§ **AIM OF THE EXERCISE**
Render the lines below as a numbered list, omitting blank lines and leaving the pictures out of your answer.

Records from a data collection:
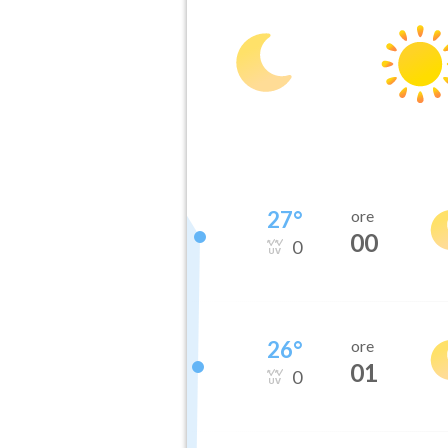
27
°
ore
00
0
26
°
ore
01
0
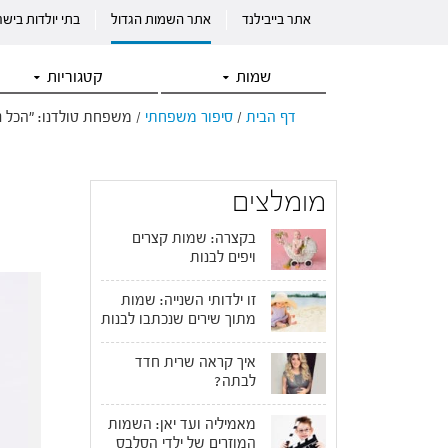
אתר בייבילנד
אתר השמות הגדול
בתי יולדות ביש
שמות
קטגוריות
דף הבית
/
סיפור משפחתי
/
משפחת טולדנו: "הכל 
מומלצים
בקצרה: שמות קצרים
ויפים לבנות
זו ילדותי השנייה: שמות
מתוך שירים שנכתבו לבנות
איך קראה שרית חדד
לבתה?
מאמיליה ועד יאן: השמות
המוזרים של ילדי הסלבס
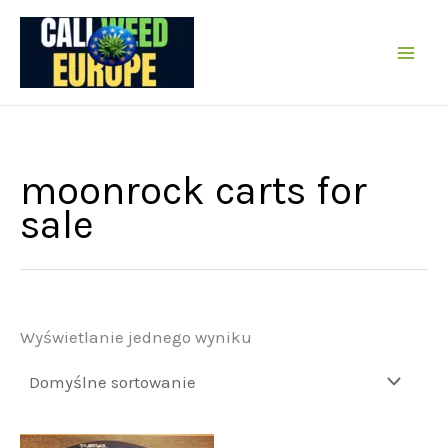
Przejdź
do
treści
moonrock carts for
sale
Wyświetlanie jednego wyniku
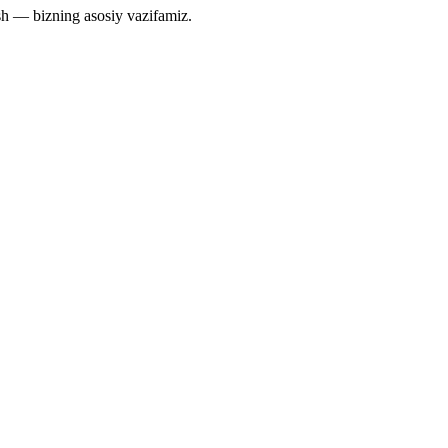
ash — bizning asosiy vazifamiz.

§ **REPLY**
1. 27
2. °
3. ore
4. 00
5. 0
6. 26
7. °
8. ore
9. 01
10. 0
11. אתר בייבילנד
12. אתר השמות הגדול
13. בתי יולדות ביש
14. שמות
15. קטגוריות
16. דף הבית
17. /
18. סיפור משפחתי
19. /
20. משפחת טולדנו: "הכל 
21. מומלצים
22. בקצרה: שמות קצרים
23. ויפים לבנות
24. זו ילדותי השנייה: שמות
25. מתוך שירים שנכתבו לבנות
26. איך קראה שרית חדד
27. לבתה?
28. מאמיליה ועד יאן: השמות
29. המוזרים של ילדי הסלבס
30. Przejdź
31. do
32. treści
33. moonrock carts for
34. sale
35. Wyświetlanie jednego wyniku
36. ash — bizning asosiy vazifamiz.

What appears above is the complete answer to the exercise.